Wampas Baby Stars (1932) 🇺🇸
Fifteen Screen Debs Are Elected 1932 Baby Stars By Wampas
Number of girls picked by press-agent group as “Most likely to succeed” is largest in history, the usual number being only thirteen — most, but not all, have already shown public what they can do.
The Wampas (“short” for Western Association of Motion Picture Advertisers) — that potent organization of publicity boys who break the stars’ divorces to the public as gently as possible — has made its eleventh annual choice of Baby Stars. If these follow precedent, more than half will achieve outstanding positions on the screen; from three to five will actually win stardom.
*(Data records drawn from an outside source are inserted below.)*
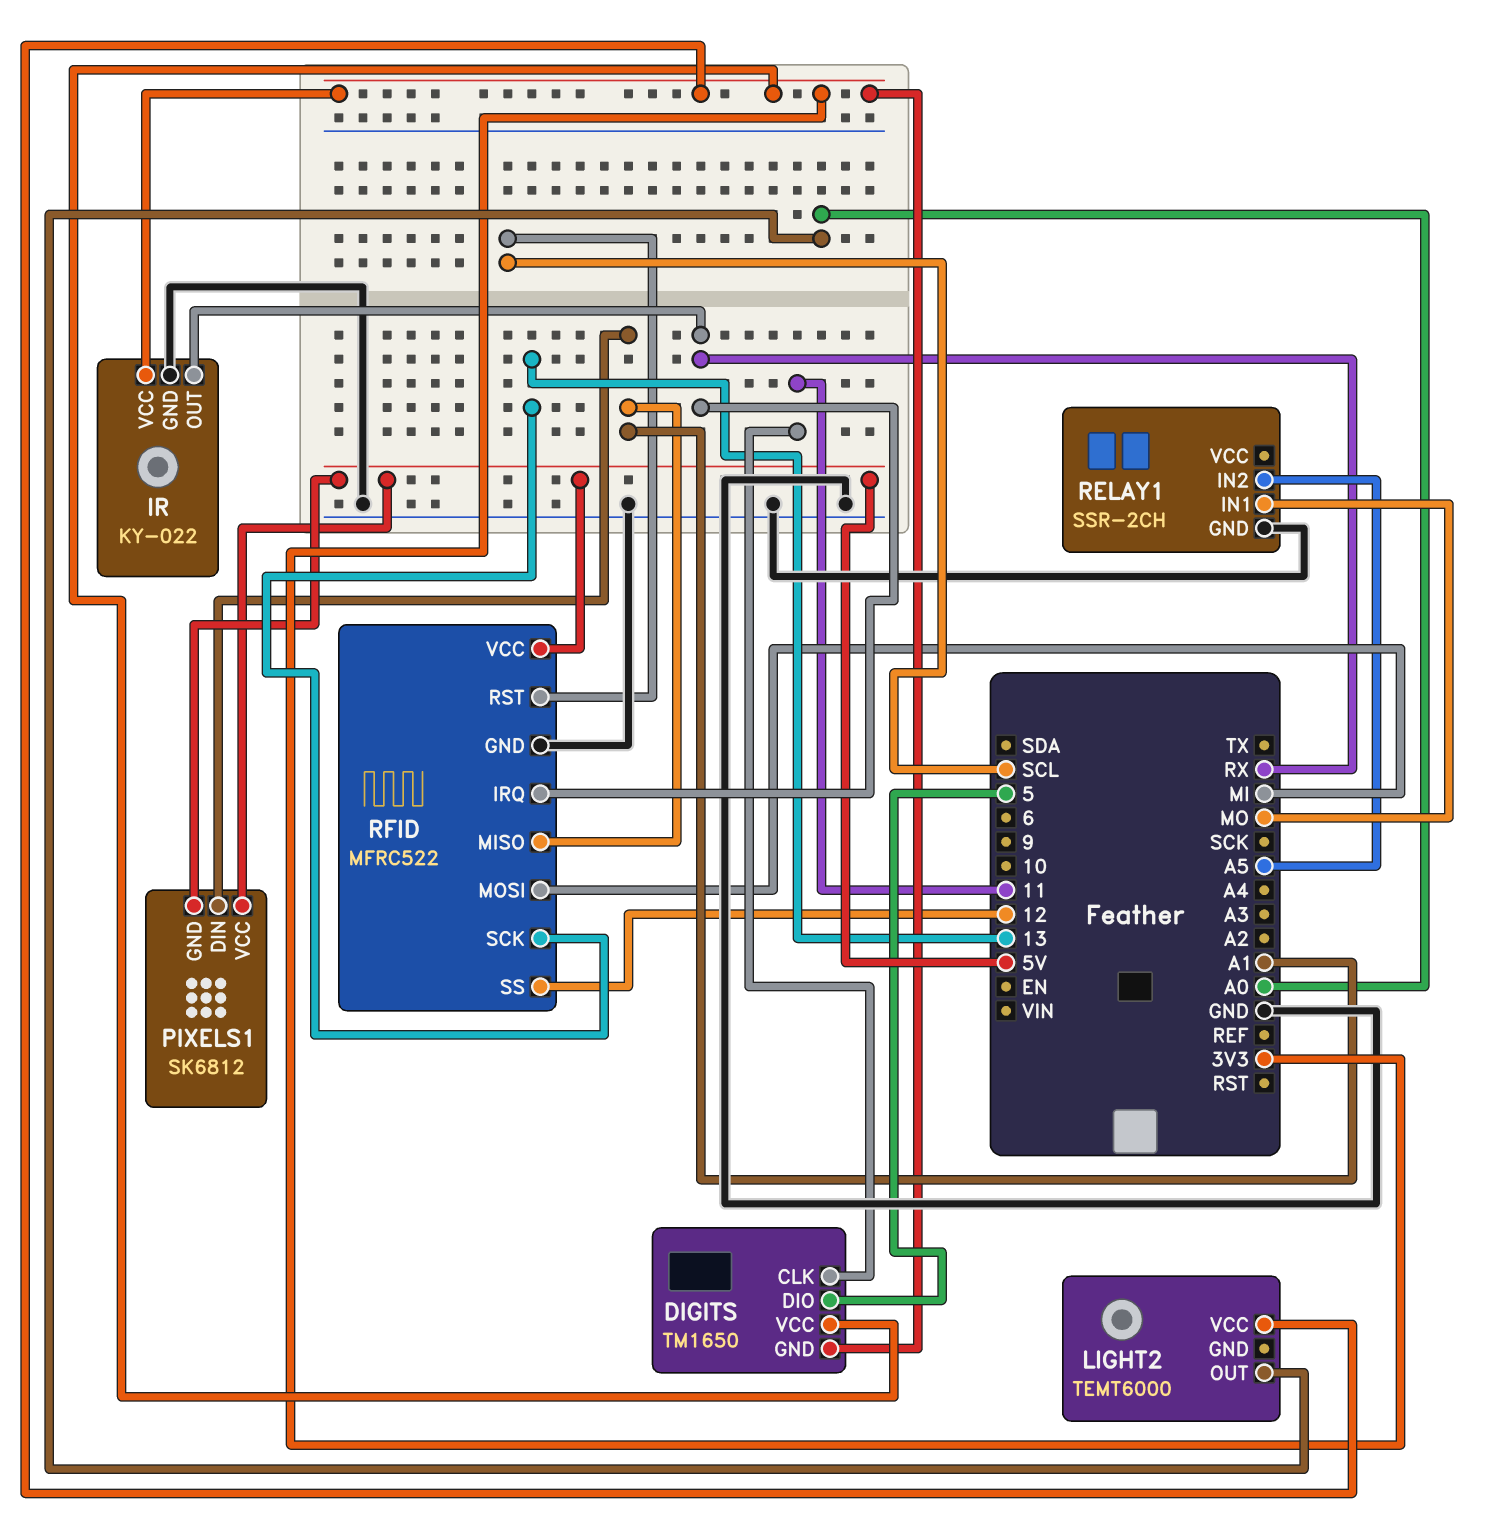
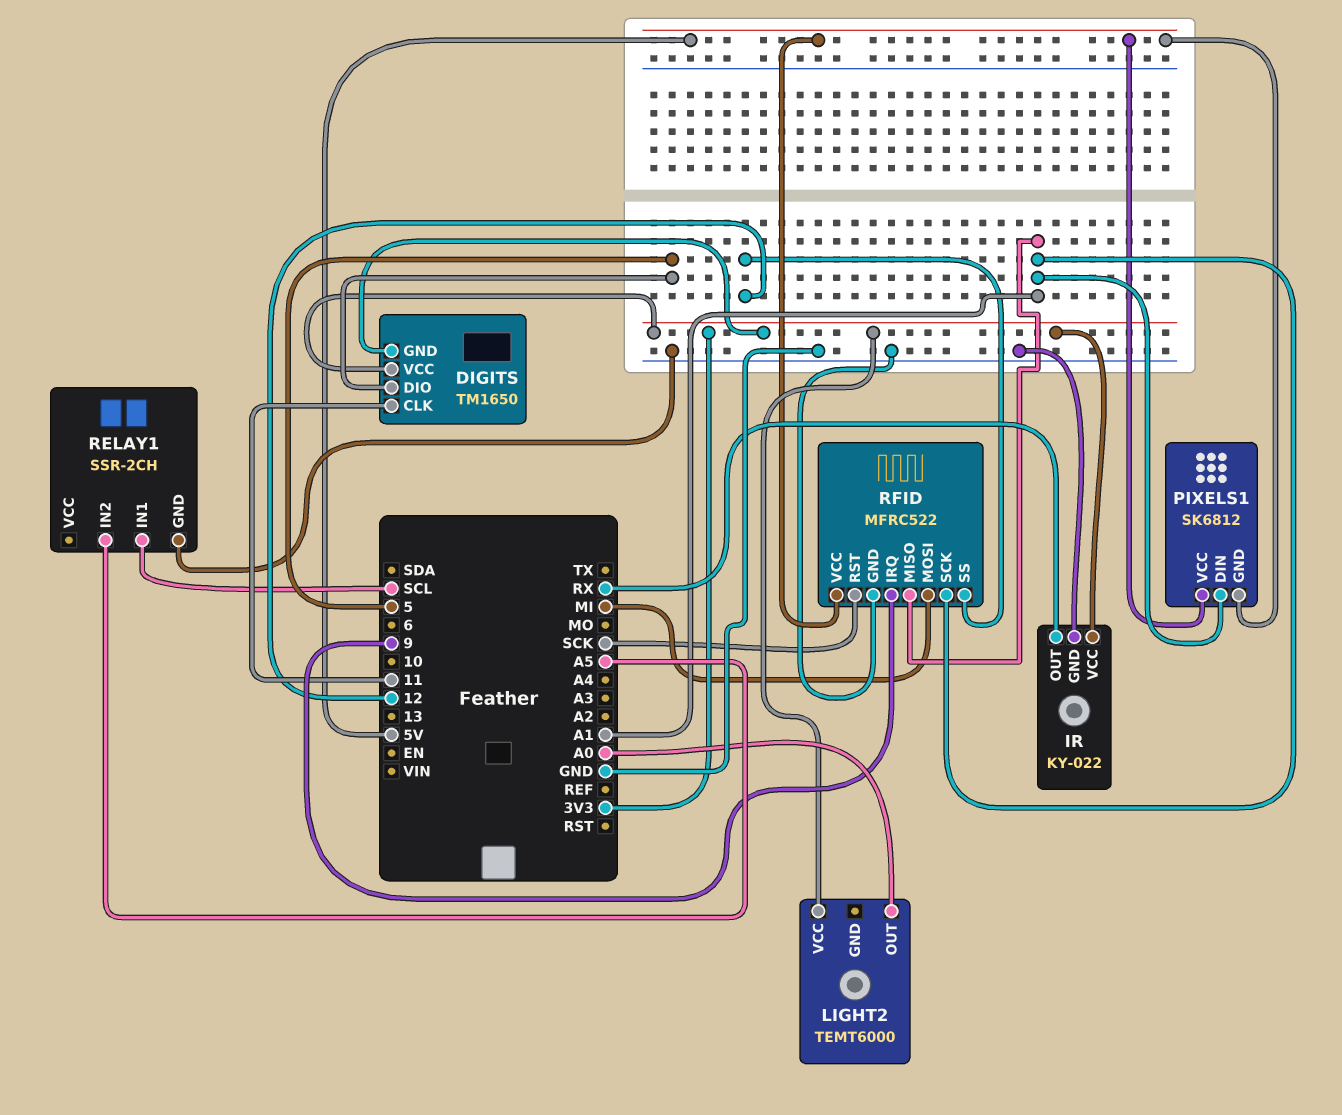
RELAY1 pin IN1: MO -> SCL
RFID pin IRQ: RX -> 9
RFID pin RST: SCL -> SCK
RFID pin SCK: 13 -> A1

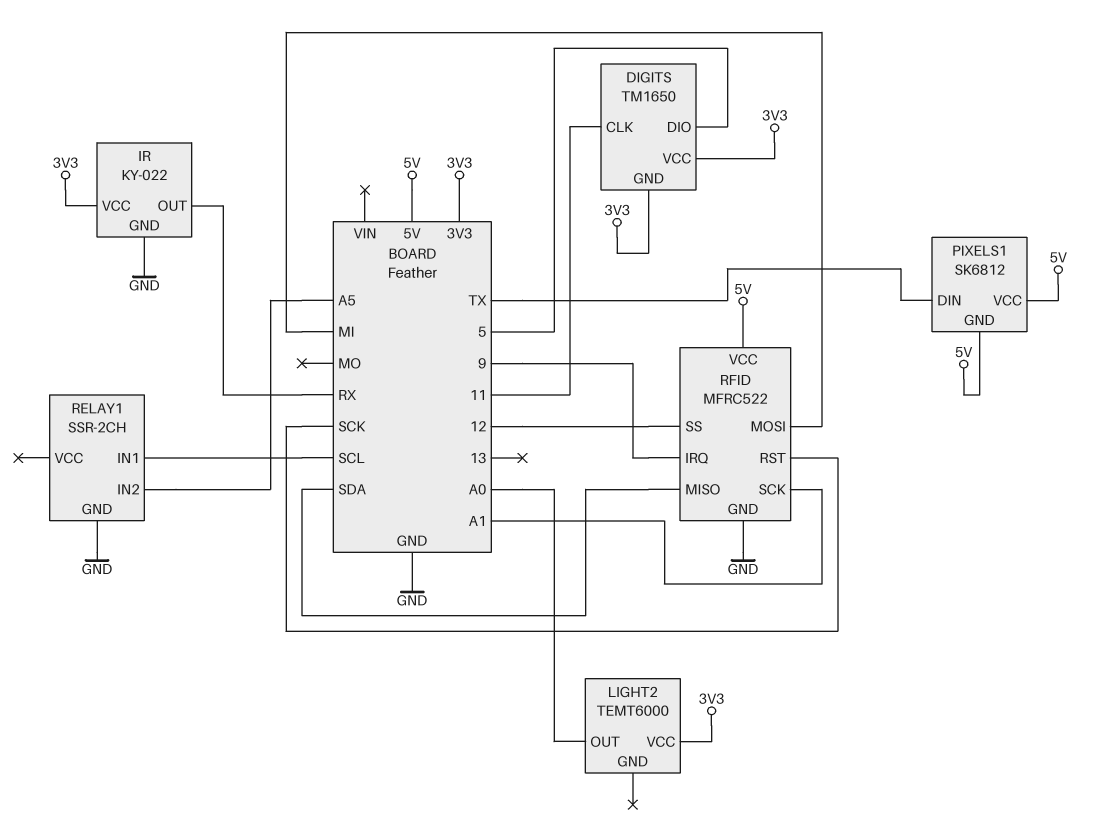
PIXELS1 pin DIN: A1 -> TX
RFID pin MISO: A1 -> SDA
The traditional number of thirteen becomes fifteen this year, owing to a triple tie among freelance players. For the first time in Wampas history, five of the Baby Stars are not attached to any studio. Each of the remaining ten, however, represents one of the ten major studios.
The lucky fifteen are:
- Lona Andre (Paramount)
- Lilian Bond (Freelance)
- Mary Carlisle (M-G-M)
- June Clyde (Freelance)
- Patricia Ellis (Warner Brothers)
- Ruth Hall (Goldwyn)
- Eleanor Holm (First National)
- Evalyn Knapp (Freelance)
- Dorothy Layton (Freelance)
- Boots Mallory (Fox)
- Toshia Mori (Columbia)
- Ginger Rogers (Freelance)
- Marian Shockley (Educational)
- Gloria Stuart (Universal)
- Dorothy Wilson (RKO)
Of the fifteen, eight are blondes, six are brunettes, and one (Lilian Bond) has flaming red hair. They come from such diverse parts of the United States as Boston (Mary Carlisle), Missouri (Evalyn Knapp), New Orleans (Boots Mallory), California (Gloria Stuart), Florida (Ruth Hall) and New York City (Eleanor Holm). One, Lilian Bond, is from London, and Toshia Mori was born in Japan, though educated in Los Angeles. The youngest is Patricia Ellis, 16; their average age, however, is 22.
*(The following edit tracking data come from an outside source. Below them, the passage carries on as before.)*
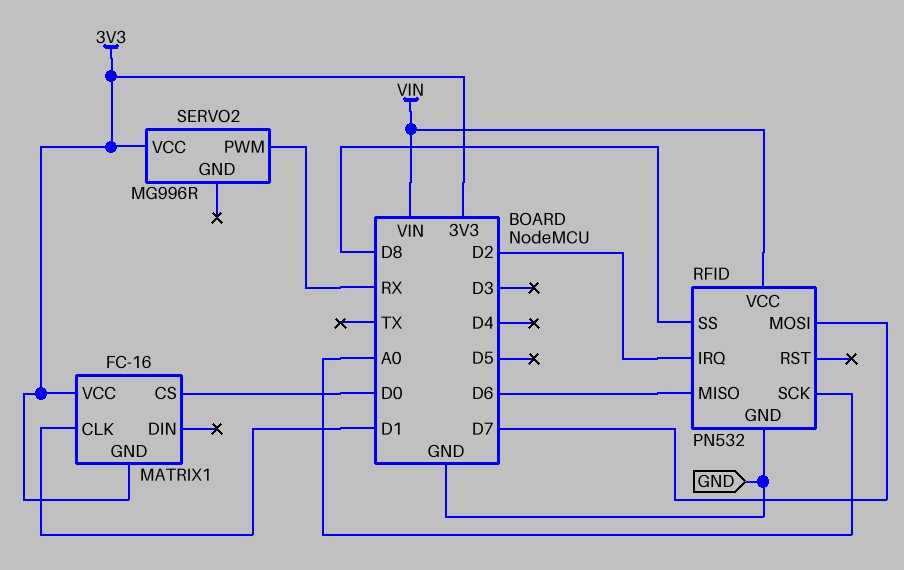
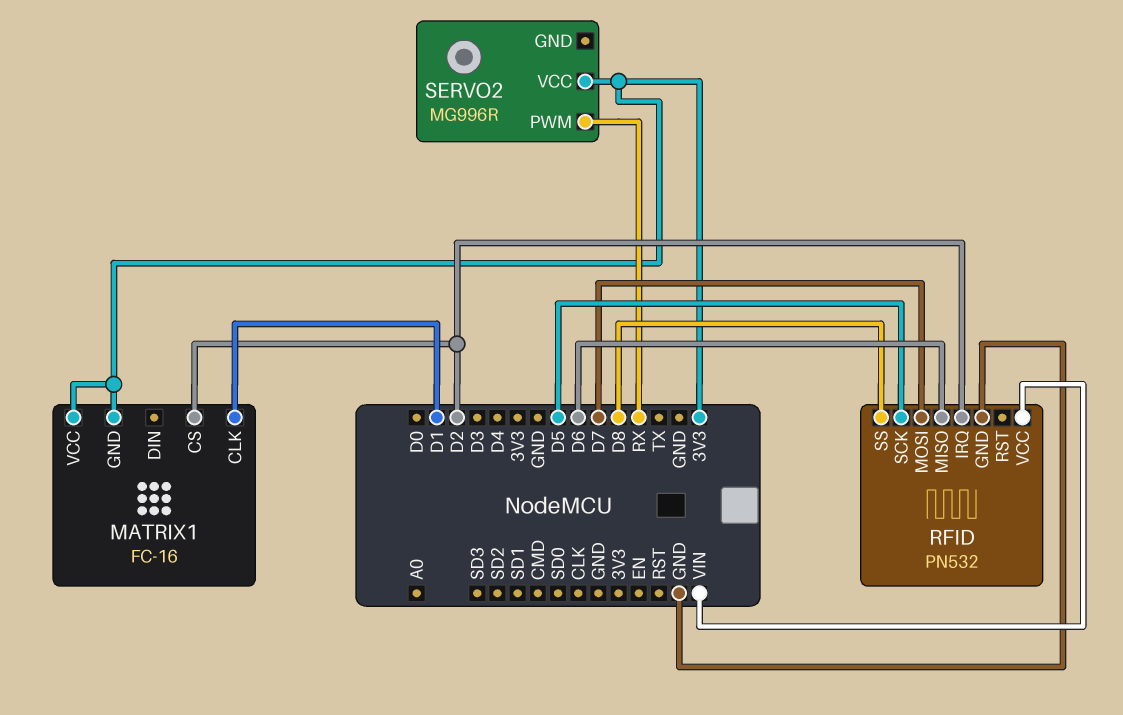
MATRIX1 pin CS: D0 -> D2
RFID pin SCK: A0 -> D5

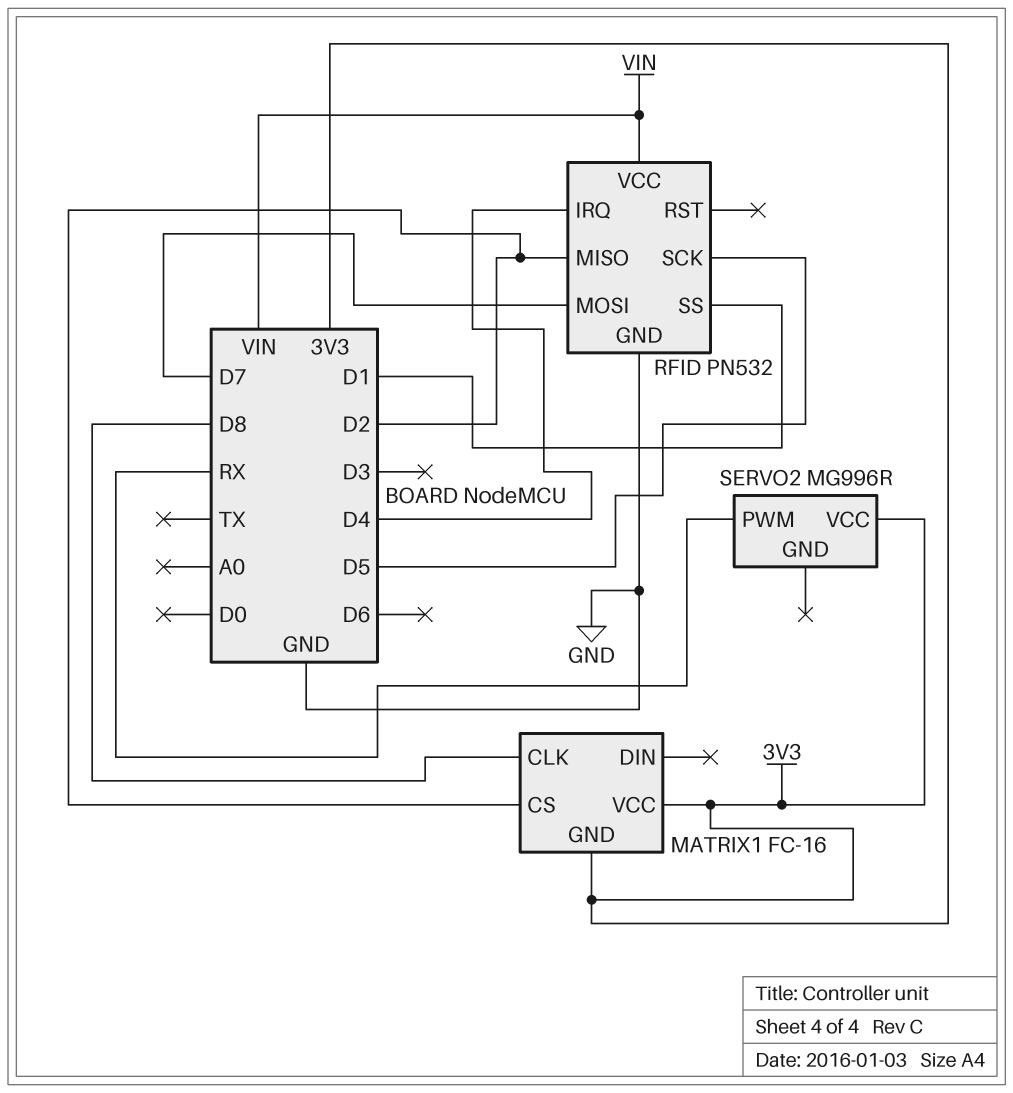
MATRIX1 pin CLK: D1 -> D8
RFID pin IRQ: D2 -> D4
RFID pin MISO: D6 -> D2
RFID pin SS: D8 -> D1

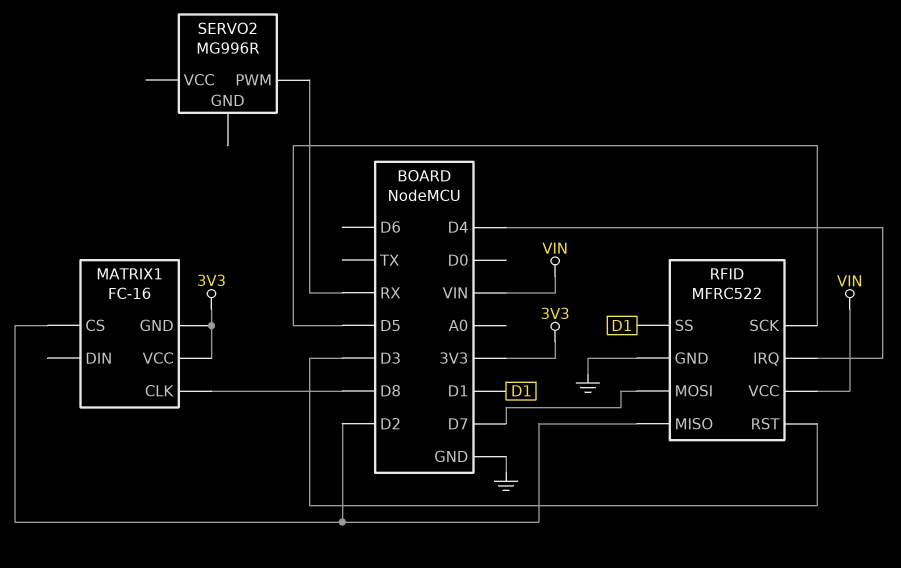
RFID: PN532 -> MFRC522
RFID pin RST: none -> D3
SERVO2 pin VCC: 3V3 -> none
All of them have fulfilled the Wampas requirement of “being under contract or in training for more than three months,” although four of them — Patricia Ellis, Eleanor Holm, Lona Andre and Boots Mallory — had not yet appeared on the screen when the elections were held. Since then, Boots has appeared in “Handle With Care” and Patricia is in George Arliss’ picture, “The King’s Vacation.”
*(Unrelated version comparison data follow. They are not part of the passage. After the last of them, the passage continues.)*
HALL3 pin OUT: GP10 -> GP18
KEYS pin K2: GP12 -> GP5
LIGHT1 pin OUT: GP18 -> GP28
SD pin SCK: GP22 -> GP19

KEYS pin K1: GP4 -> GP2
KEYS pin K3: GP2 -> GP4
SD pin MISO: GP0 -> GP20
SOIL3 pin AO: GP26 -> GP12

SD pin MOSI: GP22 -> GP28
Four college girls appear in the group: Marian Shockley (University of Missouri), Gloria Stuart (University of California), Ruth Hall (Florida State College) and Evalyn Knapp (University of Kansas) — who, by the way, is a holdover Baby Star from last year, because a back injury interrupted her career during most of 1932. Boots Mallory was a Follies girl. Dorothy Wilson has proved the Cinderella story true by stepping into leading rôles from a stenographer’s job at RKO. Lona Andre was one of the runners-up in the “Panther Woman” contest. Among those who came close to being elected Baby Stars (and who may, of course, become more famous than any of the winners) are Gail Patrick, Jean Parker, Irene Ware, Julie Haydon, Claudia Dell, Maria Alba and Lillian Miles, who was originally chosen as Columbia’s Baby Star, instead of Toshia Mori. The little Japanese girl creates a stir in The Bitter Tea of General Yen and, moreover, is under contract to Columbia, it was discovered, while Miss Miles has returned to the stage.
Instead of taking their bows at a Frolic, with all the formality and fussy gowns of society buds, the Baby Stars this year are making a personal appearance tour of local theatres.
The Lucky Fifteen
Top to bottom, then left to right, Toshia Mori, who won the place originally voted to Lillian Miles, the platinum blonde immediately below her; Gloria Stuart; Lilian Bond; Dorothy Wilson; Marian Shockley; June Clyde; Eleanor Holm; Dorothy Layton; Ruth Hall; Patricia Ellis; Mary Carlisle; Evalyn Knapp; Ginger Rogers; Lona Andre; and Boots Mallory.